When my mother and I reached Nanan's casket, she broke down into tears. I watched her for a few moments, then observed Nanan, until my eyes finally came across one of the many pictures placed in pretty frames around her coffin. I don't know what sparked my interest in this particular photograph, especially considering it was black and white and not as clear as the ones I was used to; but I approached it regardless and examined the faces captured within it. I grew profoundly confused when I saw the man seated in the third row standing beside a young woman in the picture, not grinning, but still noticeably happy.
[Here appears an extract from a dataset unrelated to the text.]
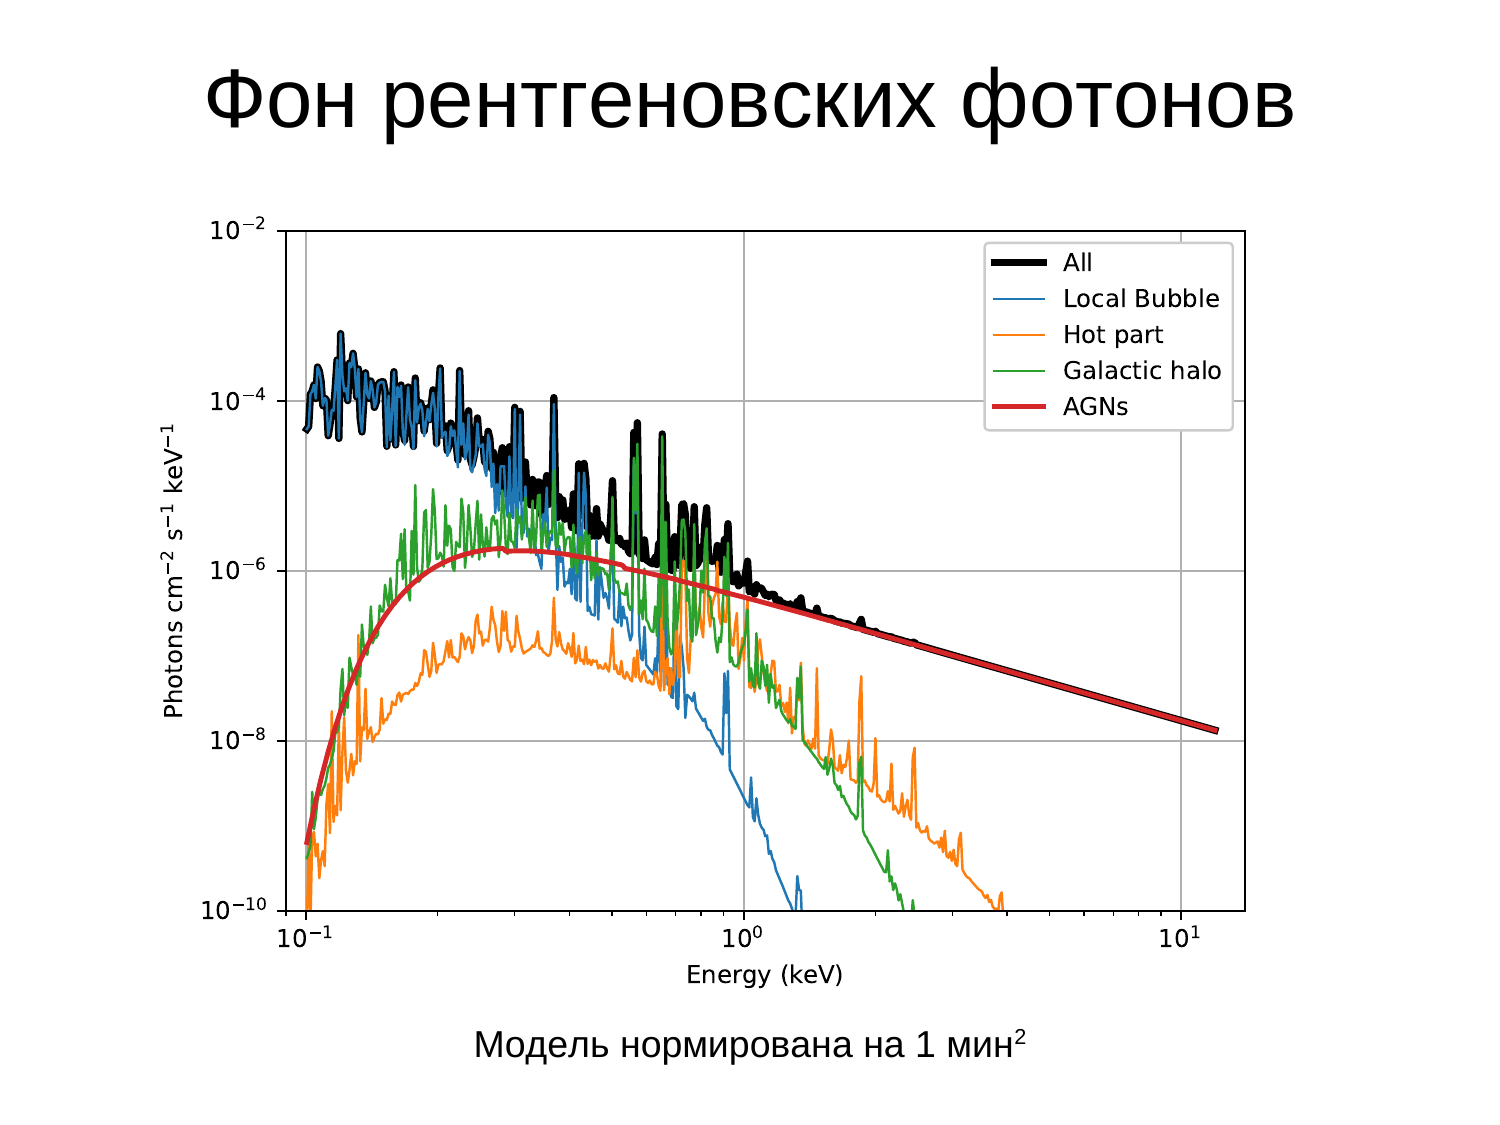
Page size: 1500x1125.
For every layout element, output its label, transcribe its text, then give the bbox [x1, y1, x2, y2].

picture [131, 188, 1369, 1009]
text_box Модель нормирована на 1 мин2 [0, 1012, 1500, 1073]
title Фон рентгеновских фотонов [0, 0, 1500, 188]
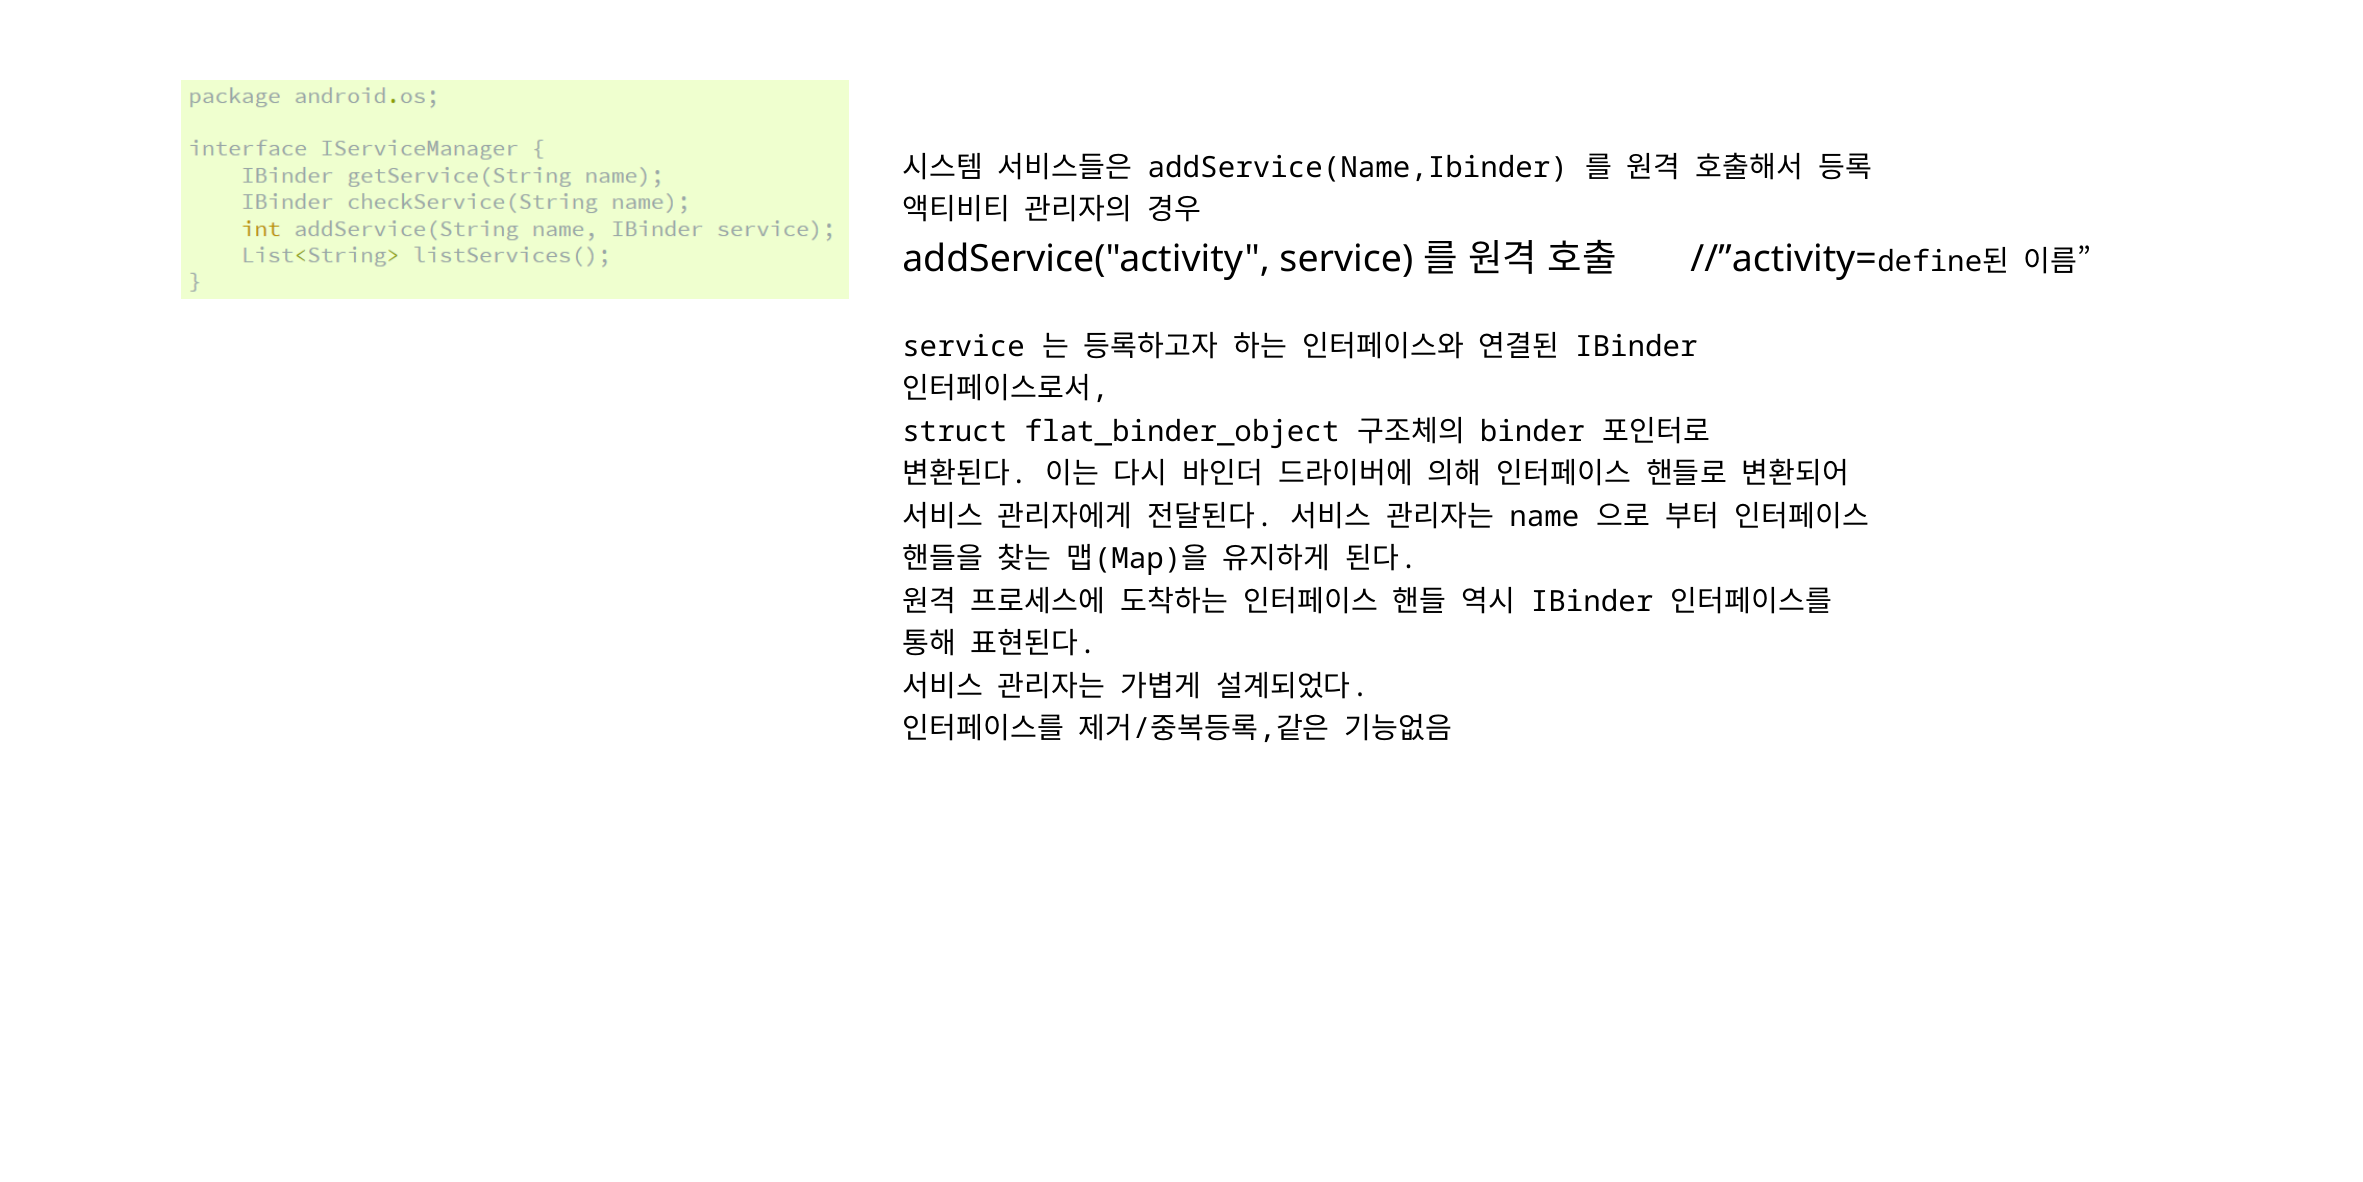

My bemusement only continued to increase when I realized that my Nanan was that woman – she had the trademark family curls – next to him.

I had no more time to study the frame however, as my mom tugged me away and started back up the aisle rather briskly. I searched for the man immediately, and found him to be staring at me from his seat. Yes, he was unrealistically attractive, but his eyes were undeniably horrifying. Oddly still, I didn't turn away from him; I figured I was too petrified by the ruby red color of his irises to do so. He seemed to know what I was thinking, or so I felt, because he watched me the entire time my mother and I traveled to our pew in the rear.

When we sat down, family immediately engulfed us – well, my mother – and I could see through a thin gap that he had risen from his seat and was making his way quickly toward the exit. Being the curious little bunny I was, I just had to follow him, and so began my trek. He seemed to float through the corridors like a ghost and I lost him within a few seconds of pursuit. I left the funeral parlor and entered the garden in the back, which was a vast acre of labyrinthine rosebush maze, and my attention was immediately snagged by a puppy.

It was wandering around and looked rather mangy, as if it were a stray; but I was a child and I didn't give a damn at the time. It was cute too and let me pet it before suddenly perking its triangular ears as if it heard something, then took off into the garden. I stupidly followed after the damned thing.

It scampered through various twists and turns, then finally toward the man I had seen earlier. He hadn't spotted me yet, so I stayed behind one of the maze walls to observe him, oddly intrigued by what he might do or the manner of his reaction. I thought maybe the dog was his, and I was right to some extent. He picked the puppy up by the scruff, sniffed it and scowled as it watched him blithely; then I could see the tips of his incisors advance and grow larger, pointier, considerably more gruesome than I might have even imagined. I watched in horror as he was about to bite down on the poor animal, now squealing helplessly in his grasp –

Then I wake up.

Usually in a cold, clammy sweat, but just recently the dreams have been a lot more bearable. I guess I've grown used to their frequency, or maybe I've taken comfort in the fact that I haven't seen the man in person since then. But that doesn't change how often I picture my death, whether it be passing peacefully in my sleep like Nanan, or getting eaten by a handsome, ageless man with red eyes. Nor does it change how many times I see his face in my dreams; mainly his features: those awful red eyes, prominent cheekbones, and wide, full lips, for some reason always hiding the fangs I know lay behind them.

Since then, I've switched my nightmare's place with that of thoughts about funerals, dying, and the manner of which might happen to me, and positioned it in the back burner of my conscience instead. I think fear is what is keeping me from searching for the truth, as if I may not like what I find, whatever that may be. Not just anybody has eyes the color of blood or skin like white marble that doesn't age with time.